An invasive species that harms natural ecosystems and native fish species, the Asian carp has proven difficult to stop and continues to spread into new waterways, noted Cleveland.com.
The carp are beginning to get dangerously close to the Great Lakes, one of the most important water ways and fisheries in the United States. The Army Corps of Engineers (USACE) is working to find a way to stop the Asian carp from reaching the water of any of the five Great Lakes.
Read More...Battling Invasive Aquatic Species
While it is agreed that the most likely place that the carp will enter the lakes from is the Chicago Waterway System, the USACE are not ignoring any potential pathways.
One such pathway, one of four in the state of Ohio, is located in the small town of Lodi. State and local officials recently visited the 1,700 acre farm that mainly grows crops of corn and soybeans. The farm's unique location and the fact that it contains a myriad of streams and dikes are the reasons it could potentially provide Asian carp with a path to Lake Erie.
The farm is located on the sub-continental divide. That means that its creeks and dikes flow both north and south and could potentially link the Ohio River, where Asian carp are already present, with Lake Erie. The southerly flowing waterways create a path to the Ohio River via several other, smaller rivers, while the ones that flow north create a similar path to the tributaries of Lake Erie and Lake Erie itself.

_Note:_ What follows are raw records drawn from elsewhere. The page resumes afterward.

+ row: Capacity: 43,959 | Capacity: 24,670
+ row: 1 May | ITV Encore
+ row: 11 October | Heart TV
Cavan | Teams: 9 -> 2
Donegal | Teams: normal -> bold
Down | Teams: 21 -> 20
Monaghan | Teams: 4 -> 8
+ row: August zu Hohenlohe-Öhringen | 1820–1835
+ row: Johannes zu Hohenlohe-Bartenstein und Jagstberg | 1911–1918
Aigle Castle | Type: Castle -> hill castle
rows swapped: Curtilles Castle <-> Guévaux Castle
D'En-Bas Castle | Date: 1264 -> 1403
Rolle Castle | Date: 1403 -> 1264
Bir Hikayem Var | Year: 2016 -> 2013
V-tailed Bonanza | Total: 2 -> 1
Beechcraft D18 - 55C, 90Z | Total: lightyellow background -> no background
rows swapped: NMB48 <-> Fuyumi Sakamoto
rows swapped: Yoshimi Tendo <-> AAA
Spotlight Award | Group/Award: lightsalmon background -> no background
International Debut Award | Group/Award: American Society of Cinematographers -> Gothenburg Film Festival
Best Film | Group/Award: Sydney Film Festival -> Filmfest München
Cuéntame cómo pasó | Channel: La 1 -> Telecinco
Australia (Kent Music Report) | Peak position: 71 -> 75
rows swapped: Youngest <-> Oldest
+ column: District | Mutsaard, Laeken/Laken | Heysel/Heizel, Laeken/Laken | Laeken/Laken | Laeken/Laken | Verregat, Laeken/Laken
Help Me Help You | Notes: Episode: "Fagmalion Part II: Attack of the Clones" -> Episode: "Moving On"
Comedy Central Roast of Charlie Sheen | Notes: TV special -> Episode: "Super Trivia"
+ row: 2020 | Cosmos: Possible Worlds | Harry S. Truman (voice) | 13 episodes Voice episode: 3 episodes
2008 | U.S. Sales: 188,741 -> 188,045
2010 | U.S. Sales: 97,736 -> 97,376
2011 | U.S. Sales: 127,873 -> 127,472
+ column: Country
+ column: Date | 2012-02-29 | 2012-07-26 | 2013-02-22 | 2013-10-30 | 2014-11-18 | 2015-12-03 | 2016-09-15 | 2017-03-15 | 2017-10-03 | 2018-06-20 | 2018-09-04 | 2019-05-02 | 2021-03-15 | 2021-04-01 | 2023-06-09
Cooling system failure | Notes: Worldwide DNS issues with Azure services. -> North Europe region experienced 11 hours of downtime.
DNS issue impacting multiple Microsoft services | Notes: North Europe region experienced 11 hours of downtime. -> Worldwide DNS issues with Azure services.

However, these two areas of flowing water do not usually connect on the farm ever since a dike was created to prevent it in 1969. The officials toured the farm to examine the existing dike and determine if a larger one would be necessary.
Although it is unlikely that Asian carp would ever make it to Lake Erie through this pathway, it is good to see that Ohio and the rest of the Great Lakes states affected by the Asian carp are taking every possible scenario seriously.
A permanent shutdown of the connection between the Mississippi River and Lake Michigan near Chicago is one proposed way of preventing the carp from reaching the Great Lakes. This plan, one of eight proposed by the USACE, could cost anywhere between $15 and $16 billion. A hefty sum indeed but one that is worth it in order to preserve the ecosystems of the invaluable Great Lakes region.